Lintasarta mengumumkan kesiapan infrastruktur digital dan ekosistem Artificial Intelligence (AI) untuk menghadapi periode libur panjang Idulfitri 1447 H. Perusahaan memproyeksikan trafik jaringan meningkat sekitar 8–10% pada 18–25 Maret 2026, seiring melonjaknya aktivitas transaksi finansial, mobilitas masyarakat saat mudik, serta tingginya kebutuhan layanan berbasis teknologi di penghujung Ramadan.
Menurut Lintasarta, momen Idulfitri menjadi periode dengan intensitas aktivitas digital yang tinggi di Indonesia. Sejumlah sektor seperti perbankan, transportasi, ritel, hingga layanan publik dituntut tetap stabil meski beban trafik meningkat. Dalam konteks ini, Lintasarta menyatakan fokusnya memastikan layanan digital tetap cepat, aman, dan berjalan mulus tanpa kendala teknis.
Dalam mendukung ekosistem digital nasional, Lintasarta menerapkan pendekatan yang disebut Beyond Infrastructure. Melalui pendekatan ini, perusahaan menegaskan tidak hanya menyediakan konektivitas kabel atau nirkabel, tetapi juga membangun fondasi digital yang aman, andal, serta memenuhi kepatuhan terhadap regulasi.
Director & Chief Telco Services Officer Lintasarta, Zulfi Hadi, menyampaikan bahwa keandalan layanan digital menjadi kunci kelancaran ekonomi dan layanan publik selama Lebaran. “Kami berkomitmen menjaga kepercayaan pelanggan melalui sistem monitoring terintegrasi dan tim operasional yang bersiaga penuh. Kami ingin masyarakat Indonesia dapat menikmati momen Idulfitri dengan layanan digital yang lancar tanpa gangguan,” ujar Zulfi.
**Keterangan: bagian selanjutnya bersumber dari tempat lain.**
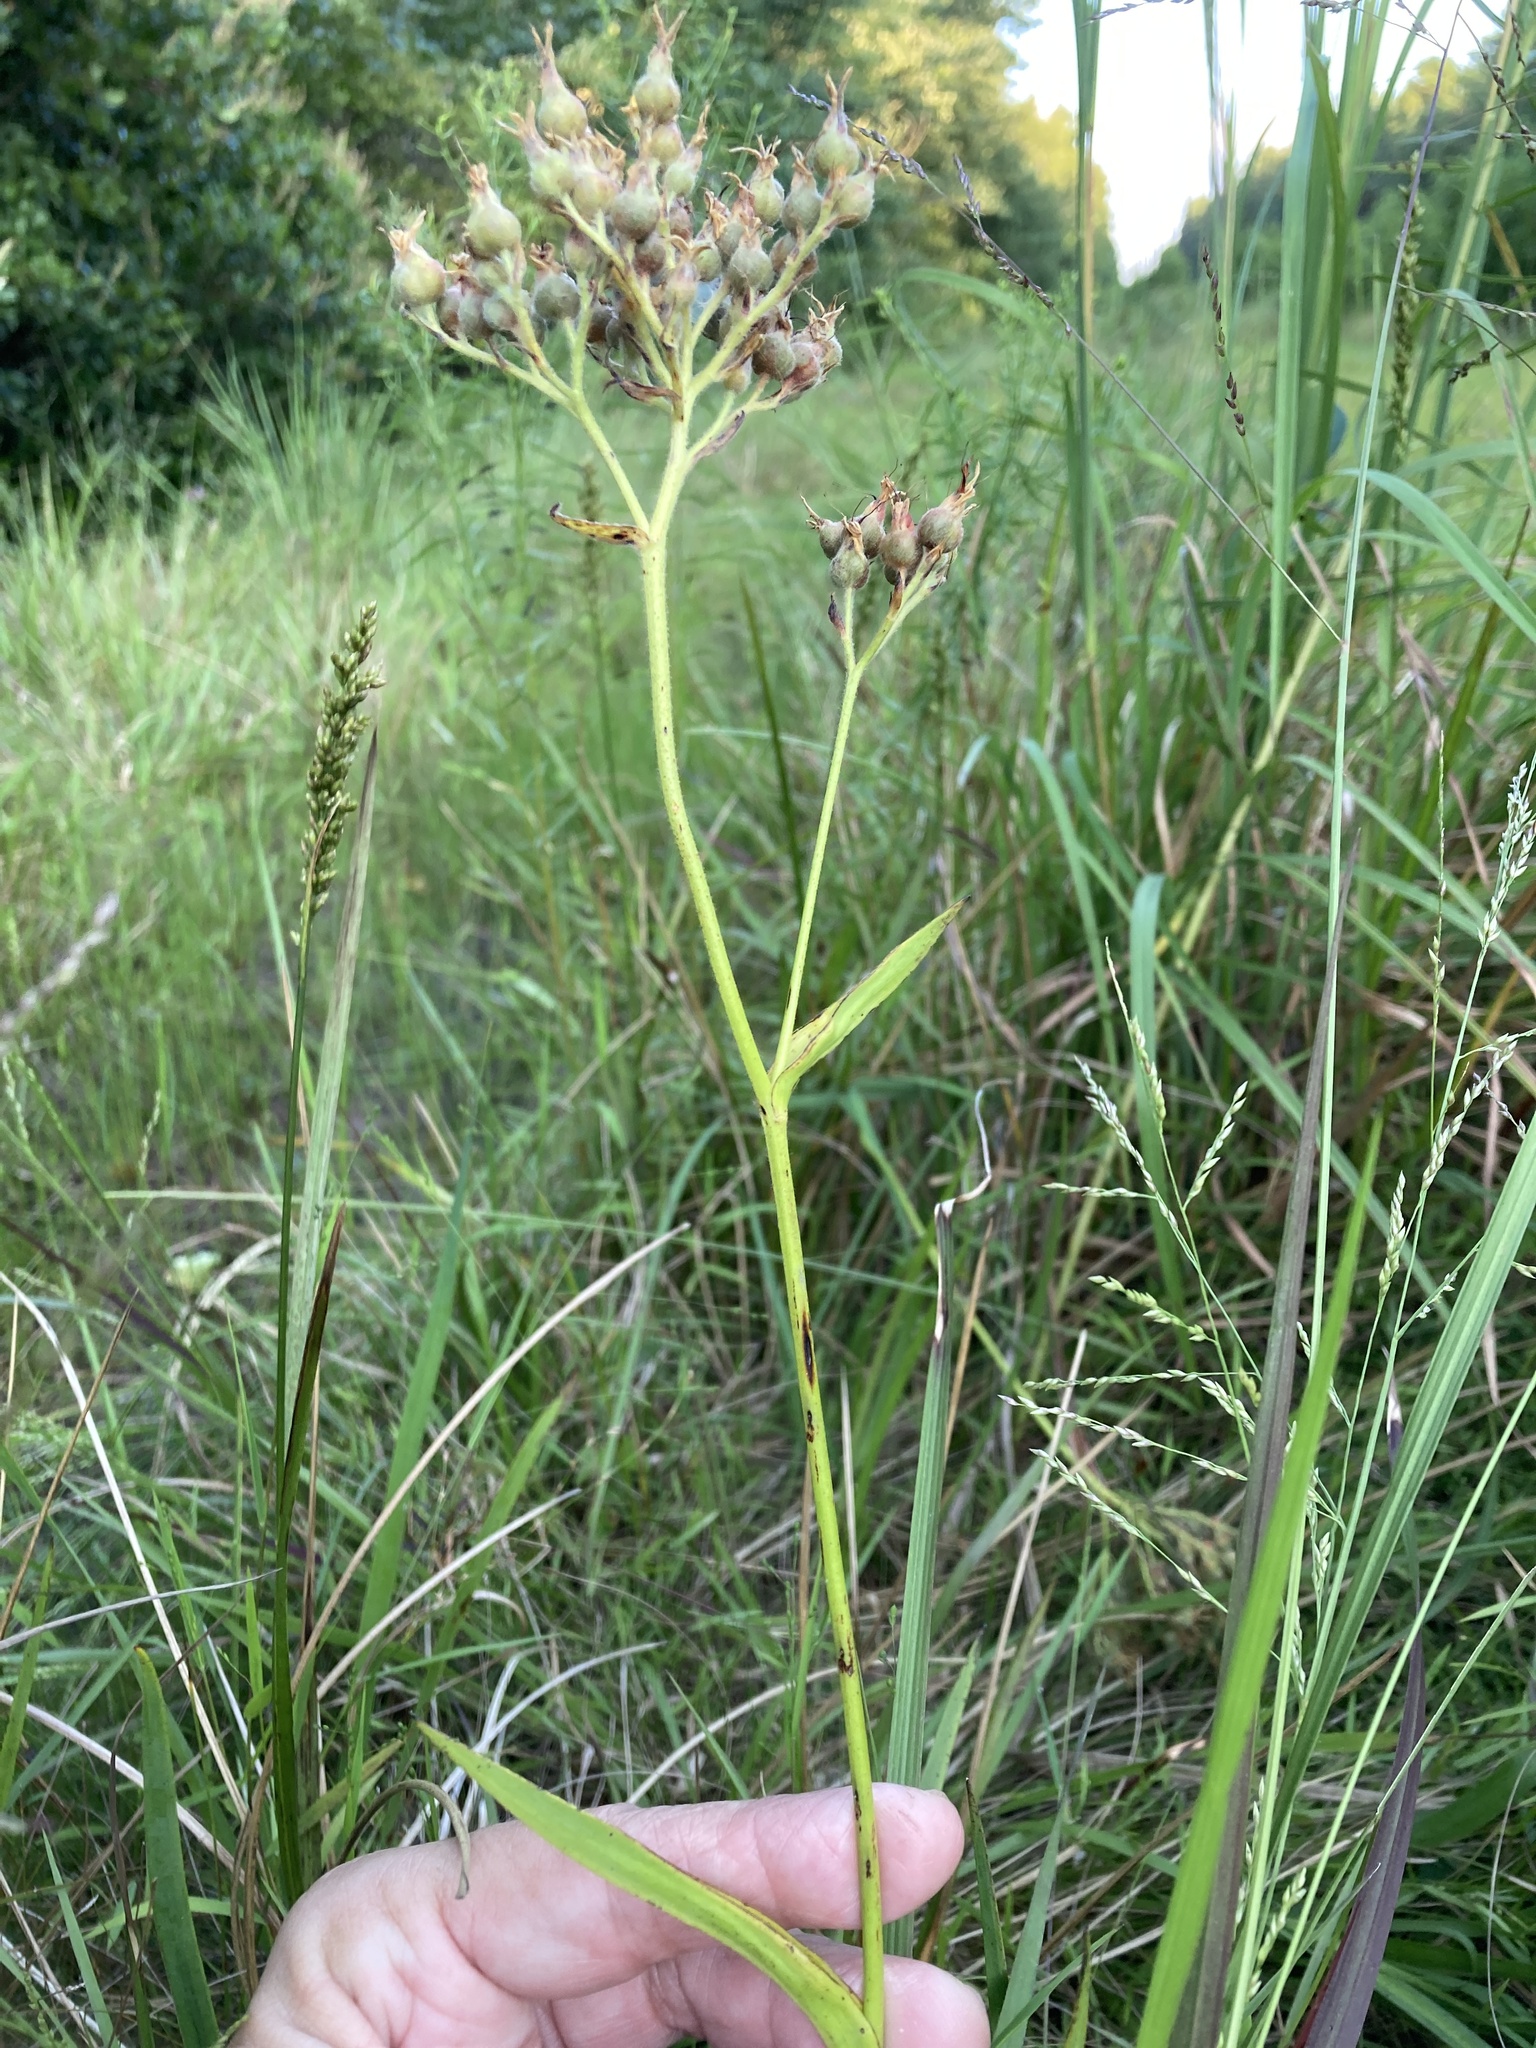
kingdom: Plantae
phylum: Tracheophyta
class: Liliopsida
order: Commelinales
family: Haemodoraceae
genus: Lachnanthes
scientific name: Lachnanthes caroliana
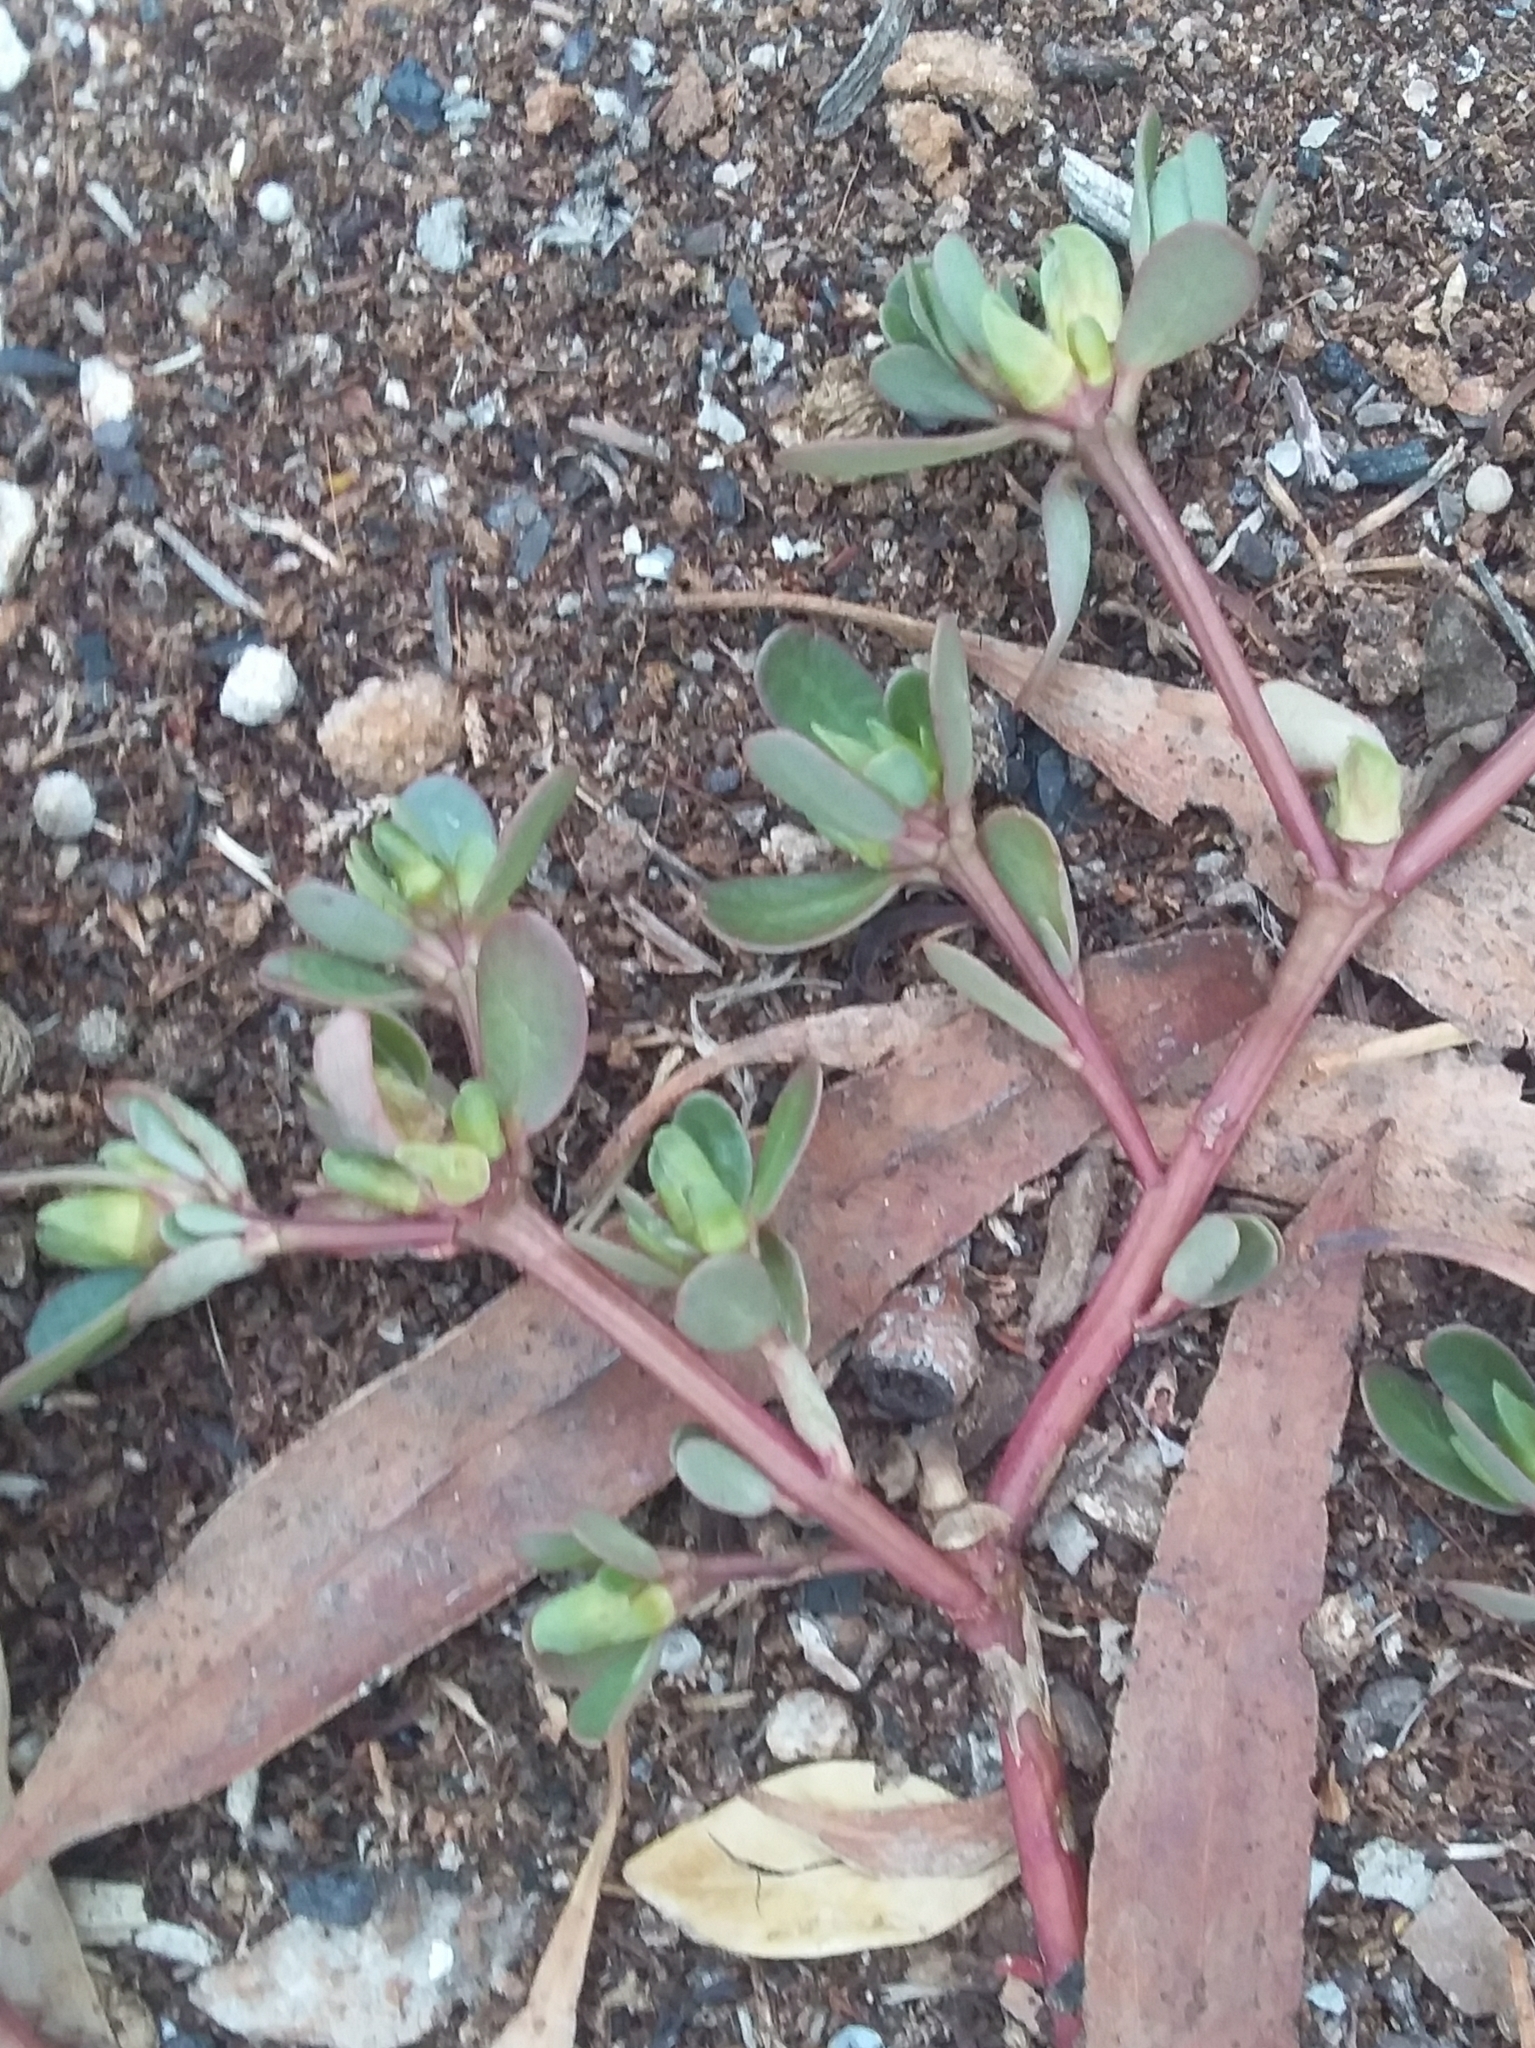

Untuk menjaga stabilitas selama libur panjang, Lintasarta mengoperasikan Network Operation Center (NOC) selama 24 jam sehari. Mengingat mayoritas pelanggannya berada di segmen business-to-business (B2B), perusahaan menempatkan stabilitas sistem mission-critical sebagai prioritas. Melalui NOC, tim melakukan analisis trafik secara real-time guna mendeteksi potensi gangguan lebih awal, sekaligus menyiapkan mitigasi terukur dan terkoordinasi jika ditemukan anomali.
Lintasarta juga menyebut telah melakukan optimasi kapasitas jaringan di berbagai jalur konektivitas untuk mengantisipasi potensi bottleneck pada titik-titik kepadatan tinggi, terutama saat puncak arus mudik dan arus balik.
Kesiapan operasional tersebut turut didukung integrasi solusi 4C, yakni Connectivity, Cloud, Cybersecurity, dan Collaboration. Pada aspek konektivitas, Lintasarta menyiapkan jaringan yang luas dan stabil. Di sisi cloud, perusahaan menyediakan infrastruktur penyimpanan data yang fleksibel dan tangguh. Untuk keamanan, Lintasarta menekankan perlindungan berlapis dari ancaman siber selama periode libur nasional yang dinilai rentan. Sementara pada kolaborasi, perusahaan menyiapkan solusi komunikasi digital untuk membantu koordinasi bisnis dari berbagai lokasi.
Selain kesiapan infrastruktur, Lintasarta menyiagakan dukungan teknis pelanggan melalui Contact Center di nomor 14052. Perusahaan juga menyediakan Virtual Assistant bernama Talita yang dapat diakses melalui situs resmi untuk membantu kebutuhan informasi maupun penanganan kendala teknis.
Dengan penguatan infrastruktur AI dan sistem pemantauan yang disebut canggih, Lintasarta menyatakan akan terus memperkuat perannya sebagai mitra transformasi digital nasional agar aktivitas bisnis dan layanan publik tetap stabil selama Idulfitri 1447 H.